*AUFGABENSTELLUNG:* Ersetze im Bericht über das Sigmaringer Urteil „Geschädigten“ durch „Betroffenen“ und gib den Abschnitt von „In der Fortsetzungsverhandlung“ bis einschließlich „Schwester seiner Frau.“ wieder.
═════ BEREITGESTELLTER AUSZUG
In der Fortsetzungsverhandlung vor dem Amtsgericht Sigmaringen ist ein 32-jähriger Sigmaringer zu 8000 Euro Strafe verurteilt worden. Ihm wurde vorgeworfen, seine minderjährige Schwägerin in mindestens 60 Fällen vergewaltigt, beziehungsweise missbraucht zu haben. Wegen widersprüchlicher Aussagen von Zeugen und der Geschädigten ließ das Gericht den Vorwurf der Vergewaltigung fallen, verurteilte ihn aber wegen wiederholten Missbrauchs der damals 14-jährigen Schwester seiner Frau.
══════════
═════ BEREITGESTELLTES MATERIAL
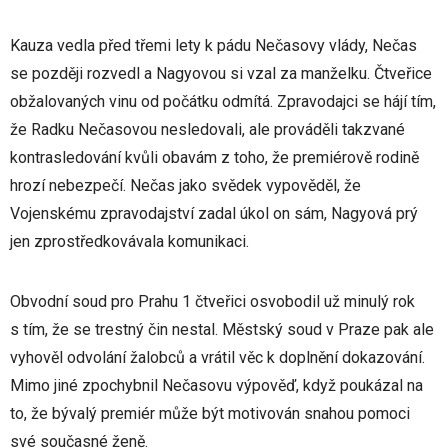
Kauza vedla před třemi lety k pádu Nečasovy vlády, Nečas
se později rozvedl a Nagyovou si vzal za manželku. Čtveřice
obžalovaných vinu od počátku odmítá. Zpravodajci se hájí tím,
že Radku Nečasovou nesledovali, ale prováděli takzvané
kontrasledování kvůli obavám z toho, že premiérově rodině
hrozí nebezpečí. Nečas jako svědek vypověděl, že
Vojenskému zpravodajství zadal úkol on sám, Nagyová prý
jen zprostředkovávala komunikaci.
Obvodní soud pro Prahu 1 čtveřici osvobodil už minulý rok
s tím, že se trestný čin nestal. Městský soud v Praze pak ale
vyhověl odvolání žalobců a vrátil věc k doplnění dokazování.
Mimo jiné zpochybnil Nečasovu výpověď, když poukázal na
to, že bývalý premiér může být motivován snahou pomoci
své současné ženě.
══════════
*ERGEBNIS:*
In der Fortsetzungsverhandlung vor dem Amtsgericht Sigmaringen ist ein 32-jähriger Sigmaringer zu 8000 Euro Strafe verurteilt worden. Ihm wurde vorgeworfen, seine minderjährige Schwägerin in mindestens 60 Fällen vergewaltigt, beziehungsweise missbraucht zu haben. Wegen widersprüchlicher Aussagen von Zeugen und der Betroffenen ließ das Gericht den Vorwurf der Vergewaltigung fallen, verurteilte ihn aber wegen wiederholten Missbrauchs der damals 14-jährigen Schwester seiner Frau.